_TEXTO FORNECIDO:_
# # # # #
Transportes - Parte 4: O Barco

As histórias que conto aqui têm dois pontos em comum. Um é, evidentemente, a água. O outro saberão no final.

A primeira passou-se em 2001. Eu fazia parte da direção da minha escola.
Um dia chego ao gabinete da direção e os meus colegas mostravam evidentes sinais de conspiração. Aquele "ar" de sonsos não enganava ninguém. Preparavam alguma e eu era o alvo!

Depois de um ajeitar na cadeira e de um cruzar de olhar, o presidente começou o que parecia ser um discurso preparado: "Sabes Zélia, a Marinha Portuguesa vai fazer uma ação de divulgação e quer proporcionar, a um grupo de alunos, uma experiência no Navio Escola Sagres..."
Aí eu interrompi: " Uhau! deixem-se ser eu a ir!!!"
Percebi neles um misto de espanto, alívio e até desilusão. O que lhes parecia ser uma tarefa difícil, convencer-me a acompanhar os alunos, tinha sido, afinal, super fácil. 
Eu acompanharia 4 alunos (3 da minha escola e 1 da escola ao lado) nas "24 horas no Navio Escola Sagres"!

Na minha cabeça já rolava o filme! 
Marinheiros vestidos de branco, aprumados, lindos e maravilhosos (e muitos!). 
Todos os "amarelos" do navio a brilhar.  
O azul do mar e do céu no horizonte...
Seria como navegar no Barco do Amor, mas em bom!
Mal podia esperar pela hora de embarcar!

Era uma comitiva destas que eu estava à espera (Fonte: https://www.marinha.pt/)

Uns dias antes da partida foi feita uma reunião com a Marinha, os professores e os alunos e respetivos pais. A ação abrangia alunos de todo o Alentejo e, portanto, eram vários os professores que estavam nessa reunião.
À saída da reunião aproximou-se, de mim e de uma psicóloga que acompanharia também um grupo de alunos, um rapagão. Não tinha 30 anos, alto, musculado, bastante bronzeado para a época do ano, cabelo esvoaçante, peito para fora. Com um ar gingão (para não dizer gozão) lá foi dizendo "não sei se foi boa ideia vocês entrarem nesta aventura" e.. "acho que deviam comprar comprimidos para o enjoo", mais... "comigo não há problema, faço surf e estou habituado ao mar, mas vocês..."
Bom... estávamos na presença de um McNamara e não sabíamos!
A minha experiência na ida às Berlengas dizia-me que não iria enjoar, mas levava miúdos e não me apetecia armar-me em esperta... comprei os comprimidos.
# # # # #
_MATERIAL FORNECIDO:_
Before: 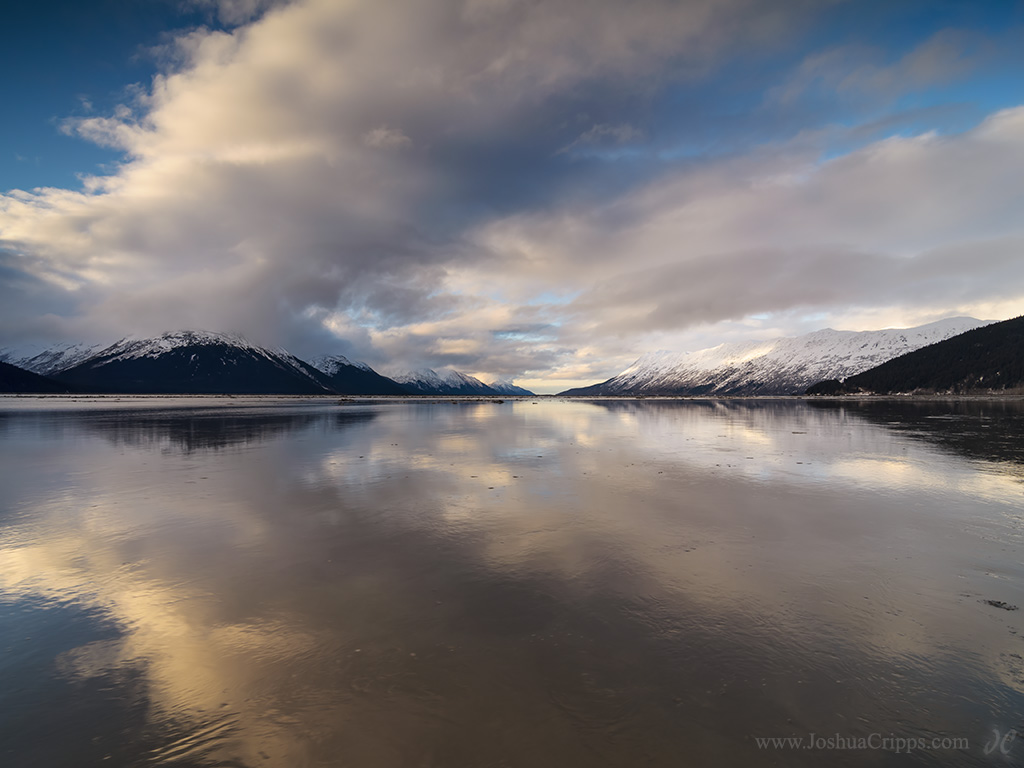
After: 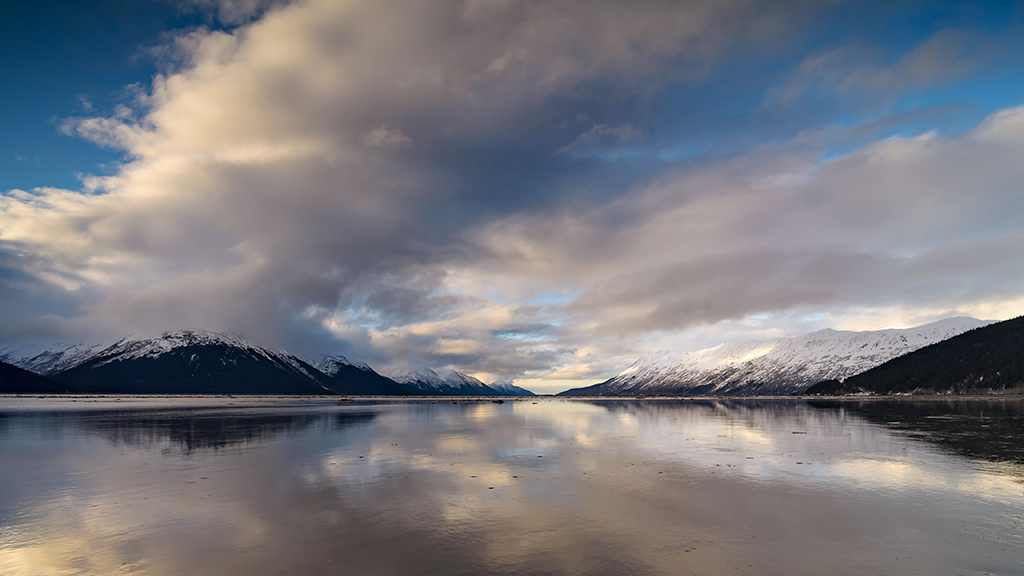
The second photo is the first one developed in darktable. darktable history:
# # # # #
_TAREFAS A REALIZAR:_
1. No texto sobre o Navio Escola Sagres, enumere todas as características atribuídas ao rapagão na frase que começa por "Não tinha 30 anos".
2. Transcreva o trecho do texto sobre o Navio Escola Sagres entre "Eu acompanharia 4" e "mas em bom!", inclusive.
A listagem é material à parte e independente do texto.

_RESPOSTAS ÀS TAREFAS:_
1.
- Não tinha 30 anos
- Alto
- Musculado
- Bastante bronzeado para a época do ano
- Cabelo esvoaçante
- Peito para fora

2.
Eu acompanharia 4 alunos (3 da minha escola e 1 da escola ao lado) nas "24 horas no Navio Escola Sagres"!

Na minha cabeça já rolava o filme! 
Marinheiros vestidos de branco, aprumados, lindos e maravilhosos (e muitos!). 
Todos os "amarelos" do navio a brilhar.  
O azul do mar e do céu no horizonte...
Seria como navegar no Barco do Amor, mas em bom!